İZTO, İzmir’in en zengin, bununla orantılı olarak da en güçlü odası. Güç demişken bunu yalnızca kasasındaki paraya bağlamak çok gerçekçi olmaz. Ki bunun örneklerini görüyoruz. Ama, İZTO’yu bu kadar popüler yapan en önemli etkenler arasında Yönetim Kurulu Başkanı Ekrem Demirtaş’ı saymamak haksızlık olur. Ama önce, yarışı bu kadar gündeme oturtan ne, ona bakalım. Demirtaş’ın rakibi Alaattin Yüksel. Yükseliş Hyundai’nin sahibi ve sigorta sektöründe de olan Yüksel’in iş adamından çok siyasi kimliği ön plana çıkmış. Meclis seçimlerinde de, sonuç her ne kadar istediği gibi olmadıysa da politik deneyimin işe yaradığını herkese kabul ediyor.
Yüksel, İZTO adaylığı ile iş adamı sıfatını daha fazla ön plana çıkarma çabasında. Malum Büyükşehir Belediye Başkanı Aziz Kocaoğlu ile Demirtaş’ın arası pek iyi değil. Yüksel, Kocaoğlu’nun yakın arkadaşı. Hal böyle olunca, "Perde arkasında hesaplaşma mı var" diye soruluyor. Kocaoğlu’na yakın çevreler bunun böyle olmadığını söylüyor. Sonuç: Meclis seçimlerinde istediğini bulamadı ama yönetim kurulu başkanlığı için iddiasını sürdürüyor.

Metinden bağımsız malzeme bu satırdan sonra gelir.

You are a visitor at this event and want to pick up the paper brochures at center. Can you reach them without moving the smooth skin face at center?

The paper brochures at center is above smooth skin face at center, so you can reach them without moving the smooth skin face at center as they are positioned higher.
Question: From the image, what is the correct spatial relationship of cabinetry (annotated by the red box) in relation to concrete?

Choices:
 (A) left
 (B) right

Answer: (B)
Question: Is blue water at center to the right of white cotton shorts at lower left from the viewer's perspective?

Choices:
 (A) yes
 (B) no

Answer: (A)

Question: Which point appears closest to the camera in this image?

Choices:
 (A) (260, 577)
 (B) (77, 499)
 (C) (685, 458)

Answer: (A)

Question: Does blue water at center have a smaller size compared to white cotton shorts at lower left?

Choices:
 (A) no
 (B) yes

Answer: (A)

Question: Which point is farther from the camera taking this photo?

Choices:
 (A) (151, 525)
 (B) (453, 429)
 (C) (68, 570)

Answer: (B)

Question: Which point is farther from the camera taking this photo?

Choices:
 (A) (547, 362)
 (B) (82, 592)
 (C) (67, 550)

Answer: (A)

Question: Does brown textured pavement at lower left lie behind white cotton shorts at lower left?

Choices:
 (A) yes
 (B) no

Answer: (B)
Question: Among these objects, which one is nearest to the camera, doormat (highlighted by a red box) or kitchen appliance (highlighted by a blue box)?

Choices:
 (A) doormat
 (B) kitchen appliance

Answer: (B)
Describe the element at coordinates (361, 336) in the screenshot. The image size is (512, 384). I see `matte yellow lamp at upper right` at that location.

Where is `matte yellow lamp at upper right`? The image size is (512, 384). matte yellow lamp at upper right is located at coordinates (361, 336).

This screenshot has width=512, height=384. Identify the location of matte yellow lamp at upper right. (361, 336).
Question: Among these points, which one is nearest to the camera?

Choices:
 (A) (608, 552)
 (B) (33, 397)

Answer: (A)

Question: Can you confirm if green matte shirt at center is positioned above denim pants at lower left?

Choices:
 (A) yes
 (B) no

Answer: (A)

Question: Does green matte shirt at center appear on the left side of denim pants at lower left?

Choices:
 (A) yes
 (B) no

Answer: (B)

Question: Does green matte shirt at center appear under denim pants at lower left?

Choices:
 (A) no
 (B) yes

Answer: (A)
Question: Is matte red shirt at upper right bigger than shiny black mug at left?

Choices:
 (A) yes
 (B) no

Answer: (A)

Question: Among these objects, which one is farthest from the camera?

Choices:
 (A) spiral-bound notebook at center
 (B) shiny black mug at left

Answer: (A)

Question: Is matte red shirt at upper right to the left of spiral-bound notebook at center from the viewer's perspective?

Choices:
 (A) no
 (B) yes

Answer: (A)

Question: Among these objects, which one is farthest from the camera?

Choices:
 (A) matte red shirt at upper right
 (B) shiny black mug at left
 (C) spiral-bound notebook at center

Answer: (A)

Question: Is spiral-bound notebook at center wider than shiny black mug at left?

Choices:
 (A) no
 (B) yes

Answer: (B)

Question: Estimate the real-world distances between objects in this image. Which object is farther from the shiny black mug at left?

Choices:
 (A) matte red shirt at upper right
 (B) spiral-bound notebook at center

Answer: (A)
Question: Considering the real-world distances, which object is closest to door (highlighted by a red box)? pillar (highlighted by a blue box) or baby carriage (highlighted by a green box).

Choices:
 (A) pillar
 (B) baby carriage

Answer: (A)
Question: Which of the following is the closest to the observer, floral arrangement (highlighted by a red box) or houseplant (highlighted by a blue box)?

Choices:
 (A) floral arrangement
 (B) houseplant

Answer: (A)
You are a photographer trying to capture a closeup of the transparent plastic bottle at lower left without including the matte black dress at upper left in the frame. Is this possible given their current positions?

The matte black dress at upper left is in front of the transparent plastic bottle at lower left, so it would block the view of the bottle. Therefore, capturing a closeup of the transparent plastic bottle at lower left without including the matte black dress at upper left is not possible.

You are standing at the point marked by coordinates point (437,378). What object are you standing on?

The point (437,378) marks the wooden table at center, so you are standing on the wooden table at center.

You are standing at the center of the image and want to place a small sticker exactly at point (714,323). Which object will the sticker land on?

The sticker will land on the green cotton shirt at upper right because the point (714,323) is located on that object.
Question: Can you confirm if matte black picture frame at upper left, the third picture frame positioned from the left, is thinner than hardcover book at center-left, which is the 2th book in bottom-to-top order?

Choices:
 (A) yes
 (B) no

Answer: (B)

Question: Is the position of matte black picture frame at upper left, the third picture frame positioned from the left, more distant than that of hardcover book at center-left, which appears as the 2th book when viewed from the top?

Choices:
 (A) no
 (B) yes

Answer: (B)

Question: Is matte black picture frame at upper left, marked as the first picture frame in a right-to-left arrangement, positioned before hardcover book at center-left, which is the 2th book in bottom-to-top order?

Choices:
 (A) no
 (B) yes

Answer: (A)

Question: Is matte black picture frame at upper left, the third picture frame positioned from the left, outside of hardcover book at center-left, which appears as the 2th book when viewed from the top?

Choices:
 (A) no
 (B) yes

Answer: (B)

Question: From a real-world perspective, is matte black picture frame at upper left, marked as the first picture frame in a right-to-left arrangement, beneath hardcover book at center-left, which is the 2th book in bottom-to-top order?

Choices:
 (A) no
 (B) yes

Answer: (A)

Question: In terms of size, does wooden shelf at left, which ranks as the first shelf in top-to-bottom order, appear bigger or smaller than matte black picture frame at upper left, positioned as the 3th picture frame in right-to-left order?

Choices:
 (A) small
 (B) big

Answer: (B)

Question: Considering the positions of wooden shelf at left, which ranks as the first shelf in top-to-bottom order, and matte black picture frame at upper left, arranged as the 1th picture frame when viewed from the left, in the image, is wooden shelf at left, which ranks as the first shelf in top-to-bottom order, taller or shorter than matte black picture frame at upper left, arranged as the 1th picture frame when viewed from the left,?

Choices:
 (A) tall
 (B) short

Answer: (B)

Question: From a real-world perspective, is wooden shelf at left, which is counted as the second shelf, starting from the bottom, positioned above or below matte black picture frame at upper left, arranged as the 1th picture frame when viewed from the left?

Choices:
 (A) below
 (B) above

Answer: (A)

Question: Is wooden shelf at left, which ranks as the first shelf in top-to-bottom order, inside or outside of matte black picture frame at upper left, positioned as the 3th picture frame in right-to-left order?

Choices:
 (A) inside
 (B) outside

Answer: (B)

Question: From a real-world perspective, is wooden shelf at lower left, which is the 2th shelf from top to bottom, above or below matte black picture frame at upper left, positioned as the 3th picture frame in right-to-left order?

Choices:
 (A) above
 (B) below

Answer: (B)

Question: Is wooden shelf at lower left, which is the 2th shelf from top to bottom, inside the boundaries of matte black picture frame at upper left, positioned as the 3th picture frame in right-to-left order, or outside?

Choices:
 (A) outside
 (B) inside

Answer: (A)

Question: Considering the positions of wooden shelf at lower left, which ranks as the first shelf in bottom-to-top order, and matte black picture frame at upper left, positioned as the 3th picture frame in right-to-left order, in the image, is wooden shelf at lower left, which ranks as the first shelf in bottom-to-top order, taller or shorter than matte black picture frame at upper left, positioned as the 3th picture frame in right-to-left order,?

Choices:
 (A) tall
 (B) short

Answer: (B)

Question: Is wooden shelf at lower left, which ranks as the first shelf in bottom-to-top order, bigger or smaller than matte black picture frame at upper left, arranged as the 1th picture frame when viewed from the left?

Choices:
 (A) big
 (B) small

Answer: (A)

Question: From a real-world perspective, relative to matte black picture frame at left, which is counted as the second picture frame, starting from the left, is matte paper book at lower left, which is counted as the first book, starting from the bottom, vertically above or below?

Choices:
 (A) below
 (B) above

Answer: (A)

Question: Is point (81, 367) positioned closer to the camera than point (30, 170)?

Demirtaş, yıllardır kurumun başında. İZTO’nun bugünkü popülerliğini Demirtaş’tan soyutlamak imkansız. Kısır döngüdeki, "İzmir için" çabalarında da gruptan ayrılarak ortaya bir şeyler koyması da önemli özellik. EXPO, kurvaziyer, üniversite, İzair, EFE... Beğenin ya da beğenmeyin, bunlar İzmir’e kazandırdıkları. Bu yüzden, doğal olarak seveni de var, sevmeyeni de. Sonuç: Meclis seçimlerinden güçlü çıktı. Cumartesinin en güçlü adayı.
Bütün iddialar arasında, cumartesinin çok renkli geçeceği belli. Ama sonuç ne olursa olsun, İzmir’e yakışsın.